I thought of angels.

I thought of my father. How Death had walked along the High Road and taken him. I thought of Gunther Kruger swinging from a barn rafter, a thin pink ribbon wound through the fingers of his right hand.

I thought of my mother, a child killer herself, of how she had become exactly what she’d tried to prevent.

I started to sob, a great heaving retch through the middle of my body, and then I swung my arm wide, hit the teacup, sent it spinning across the room, its tepid contents spattering on the linoleum.

“Get the doctor,” Lansford said. “Get the doctor down here right now!”

The policeman jumped, released me, and went out of the room. I heard him running up the stairs. I felt Lansford’s hands on my shoulders, holding me right there in the chair. Right there in Aggie Boyle’s kitchen.

I saw my mother’s face. The mother I remembered, not the one I buried.

I saw the soles of Virginia Grace Perlman’s shoes just as they’d appeared over the brow of the hill.

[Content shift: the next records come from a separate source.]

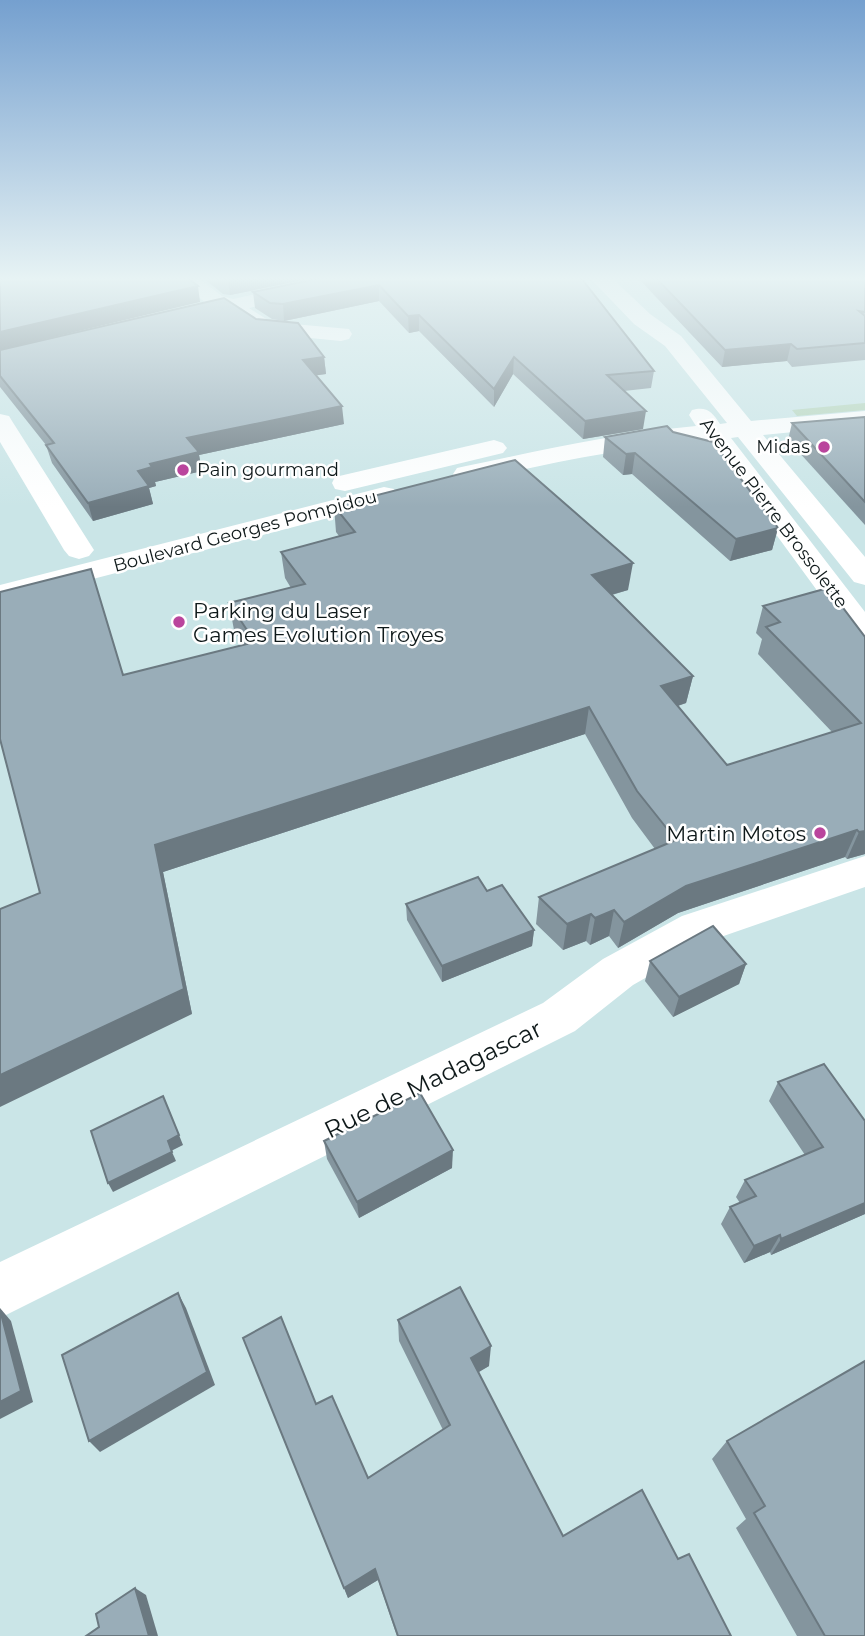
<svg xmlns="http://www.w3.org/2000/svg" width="865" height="1636" viewBox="0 0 865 1636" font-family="Montserrat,sans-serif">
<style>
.green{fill:#b6d5bc}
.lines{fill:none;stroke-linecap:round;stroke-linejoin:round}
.minor{fill:#fff;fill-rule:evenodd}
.major{fill:#fff;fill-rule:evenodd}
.wall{fill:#84959e}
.shaded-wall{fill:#6b7981}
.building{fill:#99adb8;stroke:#6b7981;stroke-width:2}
.poi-dot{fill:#ba459d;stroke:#fff;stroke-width:2.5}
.labels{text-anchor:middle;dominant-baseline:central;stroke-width:5;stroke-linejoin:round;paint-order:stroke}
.far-poi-label{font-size:18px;fill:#0f191a;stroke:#fff;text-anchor:end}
.far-street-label{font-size:18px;fill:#0f191a;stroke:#fff}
.poi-label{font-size:21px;fill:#0f191a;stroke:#fff;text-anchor:start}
.near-street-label{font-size:24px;fill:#0f191a;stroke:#fff}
</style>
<rect width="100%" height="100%" fill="#cae5e7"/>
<path class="green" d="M865,403V410L797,416L792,410Z"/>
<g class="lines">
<g class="minor">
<path d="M175,278H198L222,296L233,299L329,278H367L364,282L249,308L271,322L349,329L352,334L349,339L341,341L258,333L228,312L182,322L175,320L171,316L175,312L207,304Z"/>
<path d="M0,414L9,416L12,421L94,550L89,556L79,559L69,556L64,550L0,442Z"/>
<path d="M865,856V887L712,940L633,985L575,1031L0,1318V1262L543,1003L603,959L682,916Z"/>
</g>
<g class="major">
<path d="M590,278H612L650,314L681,336L751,421L865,411V425L763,435L865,557V585L854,582L738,437L731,438L865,612V644L854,641L707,440C625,447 546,464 466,482L457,480L453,474L457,468L466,466C542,450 618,433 696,426L689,415L692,410C707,406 712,412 720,424L727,423L665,346L634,324Z"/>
<path d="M494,440L503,443L507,448L503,453L345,491L335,489L332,483L335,477Z"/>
<path d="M384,487L394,489L398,495L394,501L0,603V585Z"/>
</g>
</g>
<g class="wall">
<path d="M203,278H313L230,295L223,294Z"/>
<path d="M321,278H581L654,371L651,388L624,391L643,429L583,439L513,374L494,407L419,331L409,333L379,301L284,321L272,319L255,308L253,292Z"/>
<path d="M638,278H865V360L792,367L787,361L722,367Z"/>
<path d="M256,319L324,357L326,374L316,375L344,424L199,455L202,471L155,482L156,486L149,488L153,504L93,521L52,463L46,445L0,387V350Z"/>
<path d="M865,417V525L788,440L792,423Z"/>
<path d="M605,437L778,528L772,550L730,561L632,474L623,475L603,457Z"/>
<path d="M334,506L628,590L612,595L693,676L686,703L678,706L727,765L832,732L758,654L762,639L756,633L763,606L865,637V854L847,859L845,857L678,913L618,948L609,936L590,945L586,941L563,950L536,924L539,897L655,849L632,818L585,734L163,872L192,1014L40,893L123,675L243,645L234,630L229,603L291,588L285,578L281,552L339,536L336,532Z"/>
<path d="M487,891L534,930L532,946L442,982L407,920L406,904Z"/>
<path d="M650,961L746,964L739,984L673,1017L645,981Z"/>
<path d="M778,1082L865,1121V1214L771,1255L770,1252L744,1263L721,1224L730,1207L740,1203L736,1197L745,1180L805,1155L769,1101Z"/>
<path d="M324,1141L452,1168L359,1218L327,1159Z"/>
<path d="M398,1320L489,1366L478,1372L563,1536L678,1559L731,1636H397L378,1580L348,1598L344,1588L316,1404L368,1478L443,1430L399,1341Z"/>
<path d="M727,1441L865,1636H797L736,1528L746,1519L712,1459Z"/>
</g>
<g class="shaded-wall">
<path d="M234,278H313L230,295L228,279Z"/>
<path d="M379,285V301L284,321L283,304Z"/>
<path d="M198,286L200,302L0,350V332Z"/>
<path d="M419,315V331L409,333L408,316Z"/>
<path d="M791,344L787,361L722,367L725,350Z"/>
<path d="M324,357L326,374L305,377L303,360Z"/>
<path d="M514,357L513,374L494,407V389Z"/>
<path d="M342,406L344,424L199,455L202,471L155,482L156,486L149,488L153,504L93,521L88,503L187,438Z"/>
<path d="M646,411L643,429L583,439L585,421Z"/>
<path d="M635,453L632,474L623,475L626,454Z"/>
<path d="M778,528L772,550L730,561L736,539Z"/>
<path d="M633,563L628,590L589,601L592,575Z"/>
<path d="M693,676L686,703L655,713L661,686Z"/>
<path d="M589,707L585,734L163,872L192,1014L0,1107V1075L155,845Z"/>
<path d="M857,830L845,857L678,913L618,948L624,922L686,886Z"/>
<path d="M865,831V854L847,859L859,832Z"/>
<path d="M614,910L609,936L590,945L595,918Z"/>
<path d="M591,914L586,941L563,950L567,924Z"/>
<path d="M534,930L532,946L442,982V966Z"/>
<path d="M746,964L739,984L673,1017L679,997Z"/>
<path d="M179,1135L183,1145L171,1151L168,1141Z"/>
<path d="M453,1150L452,1168L359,1218L357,1202Z"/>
<path d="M172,1152L176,1161L113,1192L108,1183Z"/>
<path d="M865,1203V1214L771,1255L781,1239Z"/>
<path d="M780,1235L770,1252L744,1263L754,1246Z"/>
<path d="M178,1293L186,1308L215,1385L100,1452L89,1441Z"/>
<path d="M0,1308L11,1321L33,1402L0,1419Z"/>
<path d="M491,1346L489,1366L469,1378L471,1358Z"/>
<path d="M375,1569L378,1580L348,1598L344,1588Z"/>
<path d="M135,1588L146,1595L158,1636H149Z"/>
</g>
<g class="building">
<path d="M3,278H188L198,286L0,332V279Z"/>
<path d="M321,278H581L654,371L607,375L646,411L585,421L514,357L494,389L419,315L408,316L379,285L283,304L270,303L253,292Z"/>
<path d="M656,278H865V312L859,311L865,316V343L797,349L791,344L725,350Z"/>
<path d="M224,298L256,319L298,323L324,357L303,360L342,406L187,438L199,452L150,464L152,467L138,471L149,486L88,503L46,445L54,443L0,376V350Z"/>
<path d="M865,417V502L792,423Z"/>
<path d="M667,426L673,432L713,442L778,528L736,539L635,453L626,454L605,437Z"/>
<path d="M515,460L633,563L592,575L693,676L661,686L727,765L861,723L766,627L780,622L763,606L828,588L865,637V831L859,832L857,830L686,886L624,922L614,910L595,918L591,914L567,924L539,897L676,840L637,791L589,707L155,845L184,989L0,1075V909L40,893L0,739V592L91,569L123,675L255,642L229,603L305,584L281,552L355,532L334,506Z"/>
<path d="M478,877L487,891L502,885L534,930L442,966L406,904Z"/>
<path d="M713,926L746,964L679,997L650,961Z"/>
<path d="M824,1064L865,1121V1203L781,1239L780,1235L754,1246L730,1207L756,1196L745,1180L823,1147L778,1082Z"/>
<path d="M420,1093L453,1150L357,1202L324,1141Z"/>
<path d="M163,1096L179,1135L168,1141L172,1152L108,1183L91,1131Z"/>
<path d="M460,1287L491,1346L471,1358L563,1536L642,1490L678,1559L689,1554L731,1636H398L375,1569L344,1588L243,1338L281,1317L316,1404L332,1396L368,1478L450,1425L398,1320Z"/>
<path d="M178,1293L207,1372L89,1441L62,1355Z"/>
<path d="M0,1310L21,1391L0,1402Z"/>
<path d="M865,1361V1636H825L754,1513L765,1506L727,1441Z"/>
<path d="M135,1588L149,1636H86L99,1627L96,1614Z"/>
</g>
<linearGradient id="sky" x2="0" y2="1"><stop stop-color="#75a0cf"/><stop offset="0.55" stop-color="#e7f3f4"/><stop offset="1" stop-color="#e7f3f4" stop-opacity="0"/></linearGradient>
<rect width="865" height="507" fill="url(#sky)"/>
<g class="poi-dot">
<circle cx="824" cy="447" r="7"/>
<circle cx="183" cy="470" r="7"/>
<circle cx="179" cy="622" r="7"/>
<circle cx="820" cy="833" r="7"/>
</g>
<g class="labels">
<g class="far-poi-label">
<text x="810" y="447">Midas</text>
<text x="197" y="470" text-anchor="start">Pain gourmand</text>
</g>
<g class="far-street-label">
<text transform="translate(774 513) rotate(53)">Avenue Pierre Brossolette</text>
<text transform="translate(245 531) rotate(-15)">Boulevard Georges Pompidou</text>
</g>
<g class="poi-label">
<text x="193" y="610">Parking du Laser<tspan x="193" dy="24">Games Evolution Troyes</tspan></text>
<text x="806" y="833" text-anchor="end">Martin Motos</text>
</g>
<g class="near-street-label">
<text transform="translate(433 1079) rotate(-26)">Rue de Madagascar</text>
</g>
</g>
</svg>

Voices again. A sense of being manhandled awkwardly. And then there was a pin. Sharp pain like a needle in my arm. I fought against it, wrestled violently. But it came like a cloud right through me and there was nothing I could do. I folded silently. Down I went into the darkness.

It was a long time before I surfaced, and when I did I remembered that my world was gone.

 

I woke in a hospital, but no hospital I had ever seen. The walls were white, as was the ceiling, as were the sheets and bedframes. It was a dormitory of sorts, a single door at the far end with bars across the narrow window. When I moved I found that my hands were shackled to the frame, and it was then that reality came. Like a fist. Like a bullet. Like a thundering sound.

I closed my eyes. I could not bear to open them again. I believed I should die.

That—in hindsight—would perhaps have been the most merciful thing.

 

Hours later—I had no way of determining the time—Lansford came to see me.

“What’s happening?” I asked him. “Where am I? What the hell am I doing here?”

Lansford dragged a chair from the wall and sat down next to the bed. In his hand he carried a thin manila folder, which he opened and balanced on his knees. “We had to have you sedated,” he said matter-of-factly. His tone was dry and businesslike. I sensed the pressure of threat. “You lost yourself somewhat,” he added. “Back there in the house. We had to have the doctor come down and sedate you.”

“Where am I?”

“Hospital wing,” Lansford said. “Prison.”

“Prison? What the hell am I doing in prison?” I tried to sit up but the shackles on my wrists held me down.

“I need some answers. This is not a matter of negotiation. The time of death of the McCormack girl has demonstrated that you had more than ample opportunity to return to the house once you’d missed your bus, to have raped and killed her, and then to have made it back again in time to catch the second bus to Manhattan.”